MARTINEZ LOPEZ MIGUEL
De los que no se paran a afilar lapiceros
Hay poetas que se pasan la vida afilando lapiceros. Su obsesión es tenerlos siempre a tono, que el grafito amenace, que asuste, que el papel se retraiga ante el amago del puntiagudo y áspero roce de su punta. Lo malo es que en esa fijación los poetas se entretienen, se retrasan, se pierden mientras se empeñan, compulsivos, en dar brillo a sus armas y colocarse en un puesto de observación privilegiado desde el que detallar la trascendencia.
Entre tanto, los poetas con pies de mono van aprehendiendo la poesía de las cortezas de los árboles, de los trozos de tierra, de los asientos traseros de los coches, de las muelas cariadas, de las axilas y de todos los libros de poesía y de filosofía que han pisoteado mientras viajaban, dejaban de dormir o daban vueltas a las cosas de la vida sentados en el váter.

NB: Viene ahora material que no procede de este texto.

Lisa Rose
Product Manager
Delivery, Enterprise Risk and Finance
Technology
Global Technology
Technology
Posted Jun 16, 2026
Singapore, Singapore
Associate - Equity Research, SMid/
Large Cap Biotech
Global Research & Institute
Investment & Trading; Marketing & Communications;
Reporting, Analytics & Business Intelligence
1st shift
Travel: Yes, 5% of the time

Miguel Martínez López es uno de estos, de los que no se paran a afilar lapiceros, un poeta prensil, que se hace preguntas e intenta arrancarle respuestas a los meses, a los muertos, a los versos, que va saltando de lo diminuto a lo cósmico con esa lucidez de quien cualquier cosa se cuestiona y se para a pensar que no es tan importante atravesarlo todo como que una vez al menos algo te atraviese.